Toda
guerra es fundamentalmente robar: robar territorio, robar vidas. Pero hay otros
aspectos relativos al discurso que se crea sobre la guerra, analizándola, que
no sólo producen una información previsible sobre el asunto sino que casi
parecen justificarla, es decir, no juzgarla sino sola y escandalosamente,
comentarla como si fuera un evento más del mundo, eso sí, algo más ruidoso y
estentóreo.
1. El factor lingüístico. Se me dirá que todo evento o fenómeno que irrumpa
en la realidad cotidiana al ser comentado o investigado, genera una suerte de
discurso sobre tales cosas que repetirá patrones considerativos en la medida en
que esas cosas se repitan en el tiempo. Pero la guerra sólo es un fenómeno
cualquiera u otro más en cuanto entra en esas casillas clasificadoras del
lenguaje y su enorme inmoralidad, su carácter asesino se volatilizan en
formalizaciones que un periodista y otro, que un articulista y otro, repetirán
hasta con cierta rutina.
2.
La inercia
informativa. Apenas se ha informado la segunda o tercera vez
sobre un conflicto armado, ya se ha creado un estereotipo de cómo actúa cada
bando, del nivel de desgracia humana producido, del tipo de estrategia que el
enemigo está desarrollando y de las ambiciones finales que marcarán el proceso
final.
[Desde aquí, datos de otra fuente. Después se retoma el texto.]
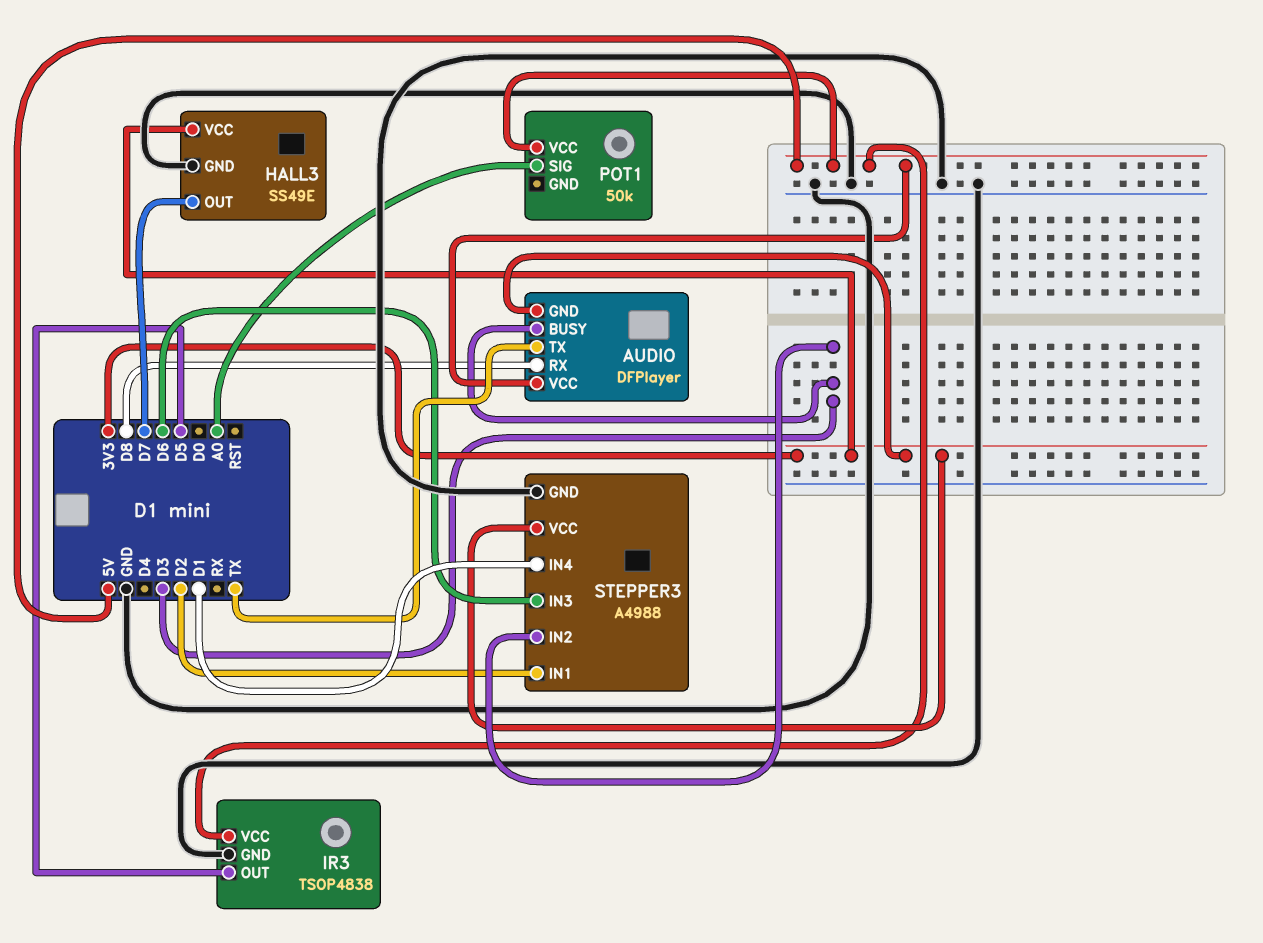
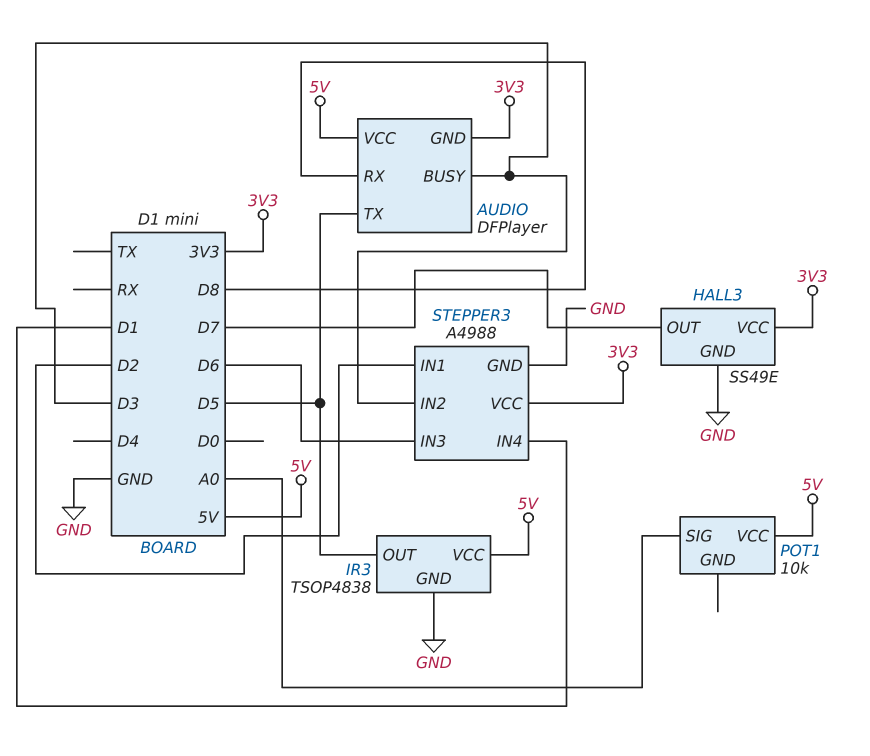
AUDIO pin TX: TX -> D5
POT1: 50k -> 10k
Aunque se produzcan “novedades” en la realización de los combates, si no
contamos con una genialidad en los comentadores que adelanten o inventen un
fin, la capacidad descriptiva que nos dé una imagen de lo que ocurre, suele
repetir medidas analíticas y pronósticos.
3.
La gratuidad de los fenómenos geoestratégicos. Cuando se ha creado un discurso que se entusiasma
con la cantidad de información que se produce y que se presta al comentario
regular, la moralidad, la capacidad empática se convierte en una mera presencia
lingüística, en rutinaria perspectiva, a años luz del dolor individual y del malestar
general. Hay más interés en noticiar los procesos de la guerra que en subrayar
el nivel de destrucción, el hecho indescriptible, del dolor y del aplastamiento
de la vida.
4.
El revoloteo
de los lemas anti o probelicistas. El
famoso No a la guerra apareció en un contexto en el que se criticaba que fuéramos nosotros,
los de este bando, quienes iniciáramos o propiciáramos la guerra. Ese matiz
determina esta consigna con cuyo enunciado básico y manifiesto cualquier
persona dotada de razón estaría de acuerdo. La utilización por parte de la izquierda
de este lema ante la brutalidad del caos producido por Putin en tierras
ucranianas, produce una reducción sectaria de la significación del lema, ya que
lo que viene a indicar como protesta es que no agrandemos más el conflicto con
intervenciones nuestras, suspendiendo la acusación directa a Putin y dejando
inerme a la población ucraniana.
Como poeta, todo comentario que busque una suerte de más o menos remota justificación política de lo que está ocurriendo en Ucrania, o que se demore con pasión de especialista informativo en la descripción circular de los hechos sangrientos, se atomiza, se pulveriza ante el solo e indiscutible hecho radical de la agresión y de la destrucción generalizada. Quien se dedica a volar por los aires hospitales y universidades es, simplemente, un criminal detestable. Por ello ante la gravedad de los hechos, sobran comentarios, es decir, prorrogas informativas que conviertan la guerra en un espectáculo y faltan reacciones tan contundentes o más que las que estamos denunciando. La guerra es la violencia definitiva y para quien siente el horror de la destrucción que comporta, su reflejo en las espirales discursivas, en el ámbito informativo, resultan casi antiéticas, aunque, fatalmente, teniendo en cuenta el universo mediático en el que nos encontramos, sean inevitables.